### Supplied passage:
* * * * * * * * *

# Inforamtion on old Hoyt Defiant



## fingerflinger (Jan 10, 2004)

Could be Meridian or Carbon Plus limbs, if it is 46" ATA. Could have been a custom order?


----------



## cfassm (Apr 16, 2005)

I have a 2000 Hoyt Defiant. The limbs are XT2000, redline single cam. Depending on the DL, ATA is 38 7/8 to 39.


----------



## ia bhtr (May 22, 2002)

dsheffey said:


> I bought a Hoyt Defiant off ebay last Sunday. The bow hasn't arrived yet but I've started wondering about the information that the seller gave me. The seller claims the bow is 46" axel to axel. The limbs have been painted over so the seller couldn't tell me what limb is on the bow. I did some searching here in the classifieds and a defiant supreme is listed as 42". If a supreme is 42 I don't think you can get a long enough limb to make a 46" bow? Anybody know about these bows?
> 
> Dan


Hoyt tune charts list the bow with contender limbs @ 44 3/4 ata , with lx pro limbs 43 3/4 ata , usually the longer limbed bows back then had the contender limbs which is a solid 1 piece limb , he could have measured wrong or possibly has string & cables messed up enough to get that xtra inch , just some thoughts


----------



## biblethumpncop (May 14, 2004)

I am borrowing a Defiant Contender. I took it home tonight. It is about 44.5" in length and appears to have #3 Accuwheels. 8" brace height, but only maxes at about 45#. I plan on moving the draw to 32" and giving it a shot.


----------



## jcs-bowhunter (Jul 7, 2007)

I believe Hoyt made a different Defiant model in the early to mid 90s that pre dates the tune charts. It would of had an anodized finish verses the powercoating on the later models. I'm relying on memory so I could be wrong.


----------



## dsheffey (Jul 20, 2007)

It would be the model from the mid 90's. It's the anodized riser for sure. The limbs and wheels are who knows what. It's not the contender limb becasue it's recurve. If memeory serves me right there were 3 different limb lengths. Several of them like the fast flight, and eclipse made a 40" bow. The supreme limbs made a 42" bow and then there were several that made a 44" bow like the carbon plus, legacy, meridian. Who knows what I've got coming. I'll let you know when it gets here.


----------



## dsheffey (Jul 20, 2007)

* * * * * * * * *

### Provided records:

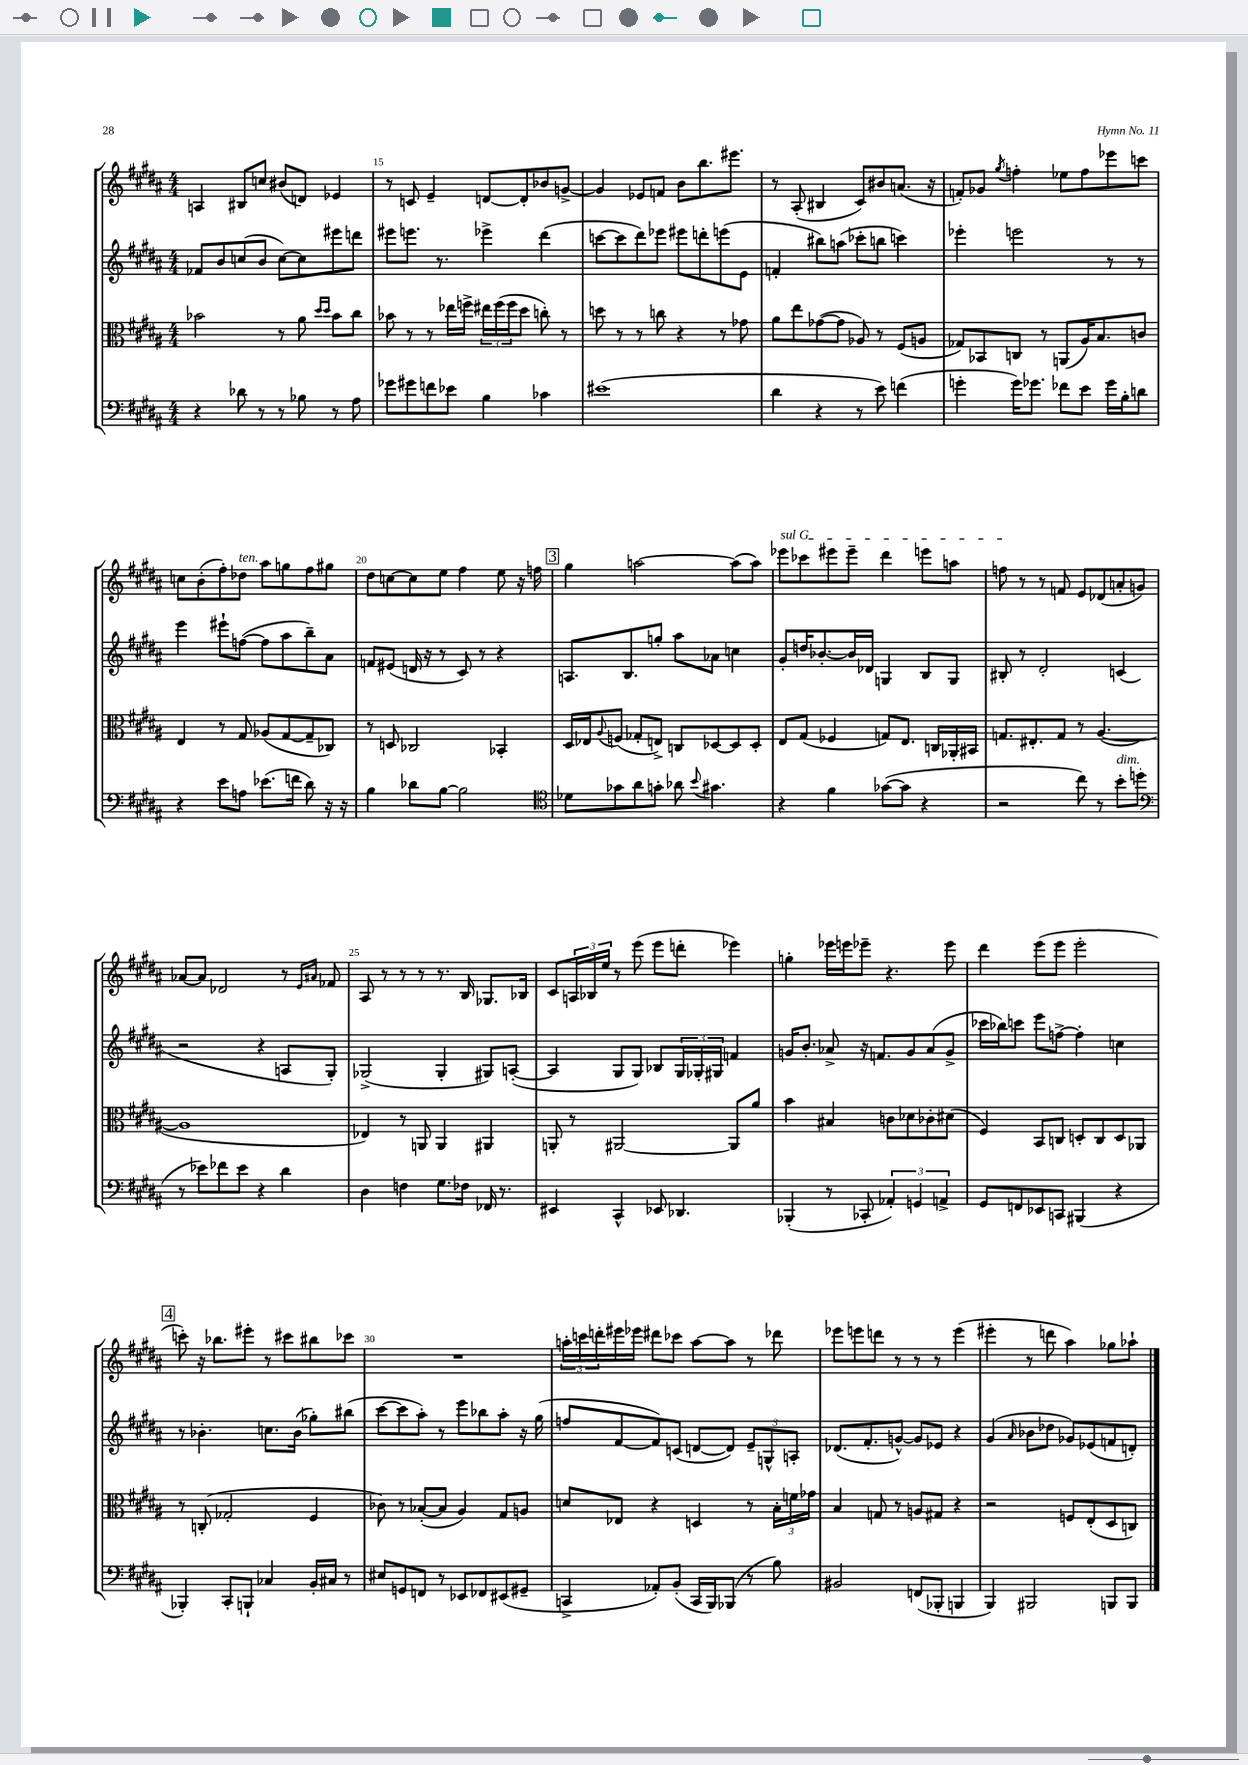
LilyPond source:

<<
\new StaffGroup <<
\new Staff = "s0" {
    \clef treble \key b \major \numericTimeSignature \time 4/4
    a4 bis8 c''8 bis'8( d'8) ees'4 |
    r8 c'8 e'4-- d'8~ d'8-. bes'8 g'8~-> |
    g'4 ees'8 f'8 b'8 b''8. eis'''8. |
    r8 ais8-.( bis4 cis'8) bis'8 a'8.( r16 |
    f'8-.) ges'8 \acciaccatura { gis''8 } f''4-. ees''8 f''8 ees'''8 c'''8 |
    c''8 b'8-.( fis''8-.) des''8^\markup { \italic "ten." } ais''8 g''8 fis''8 gis''8 |
    dis''8 c''8~ c''8 e''8 fis''4 e''8 r16 f''16 |
    \mark \markup { \box "3" } gis''4 a''2~ a''8( a''8) |
    \once \override TextSpanner.bound-details.left.text = \markup { \italic "sul G" } ees'''8\startTextSpan ces'''8 eis'''8 eis'''8-- dis'''4 e'''8 a''8 |
    f''8\stopTextSpan r8 r8 f'8 e'8 des'8( a'8-. g'8) |
    aes'8~ aes'8 des'2 r8 \grace { e'16 ais'16 } fes'8 |
    ais8 r8 r8 r8 r8. b16 ges8. bes16 |
    cis'8 \tuplet 3/2 { a16 bes16 e''16 } r8 e'''8( e'''8 d'''8-. ees'''4) |
    g''4-. ees'''16 e'''16 ees'''8-- r4. ees'''8 |
    dis'''4 e'''8( e'''8 e'''2-. |
    \mark \markup { \box "4" } c'''8-.) r16 bes''8. eis'''8-. r8 cis'''8 bis''8 ces'''8 |
    R1 |
    \tuplet 3/2 { a''16-. c'''16 d'''16-. } eis'''16 ees'''16 dis'''8 ces'''8 a''8~ a''8 r8 des'''8 |
    ees'''8 e'''8 d'''8 r8 r8 r8 e'''4( |
    eis'''4-. r8 d'''8 ais''4) ges''8 aes''8-! \bar "|." |
}
\new Staff = "s1" {
    \clef treble \key b \major \numericTimeSignature \time 4/4
    fes'8 b'8 c''8( b'8 c''8~) c''8 eis'''8 d'''8 |
    eis'''8 e'''8. r8. ees'''4-> dis'''4( |
    c'''8~ c'''8 dis'''8) ees'''8 eis'''8 d'''8-. e'''8( e'8 |
    f'4-. bis''8) a''8( ces'''8-. b''8 c'''4) |
    ees'''4-. e'''2 r8 r8 |
    e'''4 eis'''8-! f''8~( f''8 ais''8 b''8--) ais'8 |
    f'8 eis'8( d'16 r16 r8 cis'8) r8 r4 |
    \mark \markup { \box "3" } a8. b8. g''8-. ais''8 aes'8 c''4 |
    gis'8-. d''16 bes'8.~-. bes'16 des'16 g4 b8 g8 |
    bis8-. r8 dis'2-. c'4( |
    r2 r4 a8 gis8-.) |
    ges2->( ges4-. gis8) a8~-.( |
    a4 gis8 gis8) bes8 \tuplet 3/2 { gis16 ges16-. gis16 } f'4 |
    g'16 b'8.-. aes'8-> r16 f'8. g'8 aes'8( g'8-> |
    ces'''16 bes''16) c'''8 e'''8 f''8~-> f''4-. c''4 |
    \mark \markup { \box "4" } r8 bes'4.-. c''8. bes'16( ges''8-.) bis''8( |
    cis'''8~ cis'''8 ais''8-.) r8 e'''8 bes''8 ais''8-. r16 gis''16( |
    f''8 fis'8~ fis'8) c'8( d'8~ d'8) \tuplet 3/2 { e'8-- g8-^ a8-. } |
    des'8.( fis'8.-. g'8~-^) g'8 ees'8 r4 |
    gis'4( \grace { ais'16 } bes'8 des''8 ges'8) ees'8( f'8 d'8-.) \bar "|." |
}
\new Staff = "s2" {
    \clef alto \key b \major \numericTimeSignature \time 4/4
    bes'2 r8 ais'8 \grace { dis''16 dis''16 } bes'8 cis''8 |
    bes'8 r8 r8 ees''16 f''16-> \tuplet 3/2 { eis''16 f''16( f''16 } dis''8 c''8-.) r8 |
    d''8 r8 r8 c''8 r4 r8 ges'8 |
    ais'8 e''8 ges'8~( ges'8 aes8) r8 fis8( a8 |
    ges8) bes,8 c8 r8 a,8( ais16) b8. c'8 |
    e4 r8 gis8 aes8( gis8~ gis8-- ces8) |
    r8 d8 ces2 bes,4-. |
    \mark \markup { \box "3" } dis16 ees16 \appoggiatura { ais8 } f8( ges8-. e8->) c8 des8~ des8 des8-. |
    e8 gis8( fes4 g8) e8. c16 aes,16-. bis,16 |
    g8. eis8.-. g8 r8 ais4.~( |
    ais1 |
    ees4) r8 a,8 a,4 ais,4 |
    a,8-. r8 ais,2~ ais,8 ais'8 |
    b'4 bis4 c'8 des'8 ces'8-. dis'8( |
    fis4) b,8 c8 d8-. c8 d8 aes,8 |
    \mark \markup { \box "4" } r8 c8-.( ges2-. fis4 |
    ces'8) r8 bes8~-.( bes8 ais4) gis8 a8 |
    d'8 ees8 r4 d4 r8 \tuplet 3/2 { b16-. f'16 ges'16 } |
    b4 g8 r8 a8 gis8 r4 |
    r2 f8 e8-.( dis8 c8) \bar "|." |
}
\new Staff = "s3" {
    \clef bass \key b \major \numericTimeSignature \time 4/4
    r4 des'8 r8 r8 bes8 r8 ais8 |
    ges'8 gis'8 f'8 ees'8 b4 ces'4 |
    eis'1( |
    dis'4 r4 r8 e'8) f'4( |
    g'4-. g'16) ges'8. fes'8 e'8 ges'16 b16-. d'8 |
    r4 e'8 a8 ees'8.( f'16 dis'8) r16 r16 |
    b4 des'8 b8~ b2 |
    \mark \markup { \box "3" } \clef tenor des'8 ges'8 ais'8 g'8-. aes'8 \appoggiatura { b'8 } gis'4. |
    r4 fis'4 ges'8~( ges'8 r4 |
    r2 cis''8) r8 b'8-.^\markup { \italic "dim." } d''8( |
    \clef bass r8 ees'8) fes'8 ees'8 r4 dis'4 |
    dis4 f4 gis8. fes16 fes,16 r8. |
    eis,4 cis,4-^ ees,8 des,4. |
    bes,,4-.( r8 ces,8-. \tuplet 3/2 { aes,4-.) g,4 a,4-> } |
    gis,8 f,8 ees,8 c,8 bis,,4( r4 |
    \mark \markup { \box "4" } bes,,4-.) cis,8-. b,,8-! ces4 b,16-. cis16 r8 |
    eis8 g,8 f,8 r8 ees,8 fes,8 eis,8( gis,8-- |
    c,4-> aes,8-.) b,8-.( c,16 b,,16) bes,,8( r8 b8) |
    bis,2 f,8( bes,,8-. b,,4 |
    b,,4) bis,,2 b,,8 b,,8 \bar "|." |
}
>>
>>
\layout { \context { \Score currentBarNumber = #14 \override BarNumber.break-visibility = ##(#f #t #t) barNumberVisibility = #(every-nth-bar-number-visible 5) } }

* * * * * * * * *

### The problem:
Quote the Hoyt Defiant thread exactly, everything from "I believe Hoyt" down to "could be wrong.".

### Result below:
I believe Hoyt made a different Defiant model in the early to mid 90s that pre dates the tune charts. It would of had an anodized finish verses the powercoating on the later models. I'm relying on memory so I could be wrong.